Doctor Zhivago is painfully uninvolving: it evokes almost no emotion and stimulates little interest in the characters. The choice of Zhivago as protagonist is unfortunate as he is the dullest and weakest character of the story. Larisa attaches to Zhivago an elevated "air of...freedom and unconcern" but he is more accurately characterized as submissive and uninspired. Zhivago meanders zombie-like through the extraordinary events that unfold in his life without serious contemplation or introspection. The only time I found Zhivago compelling was when he wrote poetry.

Zhivago is sometimes refered to by critics as "spiritual" but this is a gross misreading of the character. While Zhivago is not pedantically intellectual, he is aesthetic and light rather than spiritual. Zhivago lacks the requisite moral development, conviction, and seriousness to be considered spiritual. Zhivago is spiritual like a hippie is spiritual -- that is to say, he is precisely the opposite.
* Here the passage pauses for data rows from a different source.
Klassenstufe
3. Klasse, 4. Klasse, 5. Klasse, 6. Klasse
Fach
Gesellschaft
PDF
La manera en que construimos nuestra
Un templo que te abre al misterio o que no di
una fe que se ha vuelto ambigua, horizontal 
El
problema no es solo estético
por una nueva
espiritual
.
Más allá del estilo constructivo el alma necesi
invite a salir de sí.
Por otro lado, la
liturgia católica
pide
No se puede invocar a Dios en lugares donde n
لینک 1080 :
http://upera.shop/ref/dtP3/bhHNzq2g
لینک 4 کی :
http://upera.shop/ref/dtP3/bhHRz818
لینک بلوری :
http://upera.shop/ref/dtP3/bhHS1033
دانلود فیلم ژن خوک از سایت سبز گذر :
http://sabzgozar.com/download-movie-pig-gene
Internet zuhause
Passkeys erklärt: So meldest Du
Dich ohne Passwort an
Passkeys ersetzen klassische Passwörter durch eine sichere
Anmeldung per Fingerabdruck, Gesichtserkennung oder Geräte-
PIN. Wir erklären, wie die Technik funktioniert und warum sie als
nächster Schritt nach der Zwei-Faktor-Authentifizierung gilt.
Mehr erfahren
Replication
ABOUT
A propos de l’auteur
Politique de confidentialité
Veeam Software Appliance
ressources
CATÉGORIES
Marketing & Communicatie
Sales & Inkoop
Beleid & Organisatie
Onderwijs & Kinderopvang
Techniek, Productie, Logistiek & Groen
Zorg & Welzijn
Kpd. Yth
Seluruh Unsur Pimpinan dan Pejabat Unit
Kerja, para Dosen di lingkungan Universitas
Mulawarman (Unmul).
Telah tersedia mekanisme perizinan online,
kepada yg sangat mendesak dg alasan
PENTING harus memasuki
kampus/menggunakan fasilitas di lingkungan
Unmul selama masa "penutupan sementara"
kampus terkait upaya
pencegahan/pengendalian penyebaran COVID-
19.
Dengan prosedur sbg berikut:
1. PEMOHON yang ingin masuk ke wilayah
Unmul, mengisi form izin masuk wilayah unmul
This book is NOT a love story. While the women in Zhivago's life may have loved him, Zhivago skulks around unencumbered by anything so sublime and powerful as love. His relations are as maudlin and shallow as a prepubescent crush. When a relationship becomes inconvenient he abandons the object of his affection and his efforts to reunite are "lukewarm and half-hearted." Larisa and Strelnikov (Pasha) love each other but their love is never consummated.